Work item:
Copy each line of the entries below exactly, character for character.

[Stored data entries]
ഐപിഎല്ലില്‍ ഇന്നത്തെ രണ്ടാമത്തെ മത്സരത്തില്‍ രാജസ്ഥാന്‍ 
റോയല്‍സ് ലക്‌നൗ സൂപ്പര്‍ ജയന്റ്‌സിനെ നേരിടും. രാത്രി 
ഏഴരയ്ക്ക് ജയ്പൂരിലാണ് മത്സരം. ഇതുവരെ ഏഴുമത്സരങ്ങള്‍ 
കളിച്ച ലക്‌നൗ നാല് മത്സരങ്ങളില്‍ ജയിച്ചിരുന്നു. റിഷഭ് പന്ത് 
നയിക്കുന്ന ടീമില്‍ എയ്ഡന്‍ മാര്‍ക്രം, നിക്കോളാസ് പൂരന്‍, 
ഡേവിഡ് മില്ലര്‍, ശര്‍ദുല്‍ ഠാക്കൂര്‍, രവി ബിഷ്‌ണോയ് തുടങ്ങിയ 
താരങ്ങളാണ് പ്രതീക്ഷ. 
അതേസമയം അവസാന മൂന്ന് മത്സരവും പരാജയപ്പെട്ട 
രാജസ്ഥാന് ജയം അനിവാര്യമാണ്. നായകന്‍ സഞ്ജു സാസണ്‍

Answer to this problem:
ഐപിഎല്ലില്‍ ഇന്നത്തെ രണ്ടാമത്തെ മത്സരത്തില്‍ രാജസ്ഥാന്‍ 
റോയല്‍സ് ലക്‌നൗ സൂപ്പര്‍ ജയന്റ്‌സിനെ നേരിടും. രാത്രി 
ഏഴരയ്ക്ക് ജയ്പൂരിലാണ് മത്സരം. ഇതുവരെ ഏഴുമത്സരങ്ങള്‍ 
കളിച്ച ലക്‌നൗ നാല് മത്സരങ്ങളില്‍ ജയിച്ചിരുന്നു. റിഷഭ് പന്ത് 
നയിക്കുന്ന ടീമില്‍ എയ്ഡന്‍ മാര്‍ക്രം, നിക്കോളാസ് പൂരന്‍, 
ഡേവിഡ് മില്ലര്‍, ശര്‍ദുല്‍ ഠാക്കൂര്‍, രവി ബിഷ്‌ണോയ് തുടങ്ങിയ 
താരങ്ങളാണ് പ്രതീക്ഷ. 
അതേസമയം അവസാന മൂന്ന് മത്സരവും പരാജയപ്പെട്ട 
രാജസ്ഥാന് ജയം അനിവാര്യമാണ്. നായകന്‍ സഞ്ജു സാസണ്‍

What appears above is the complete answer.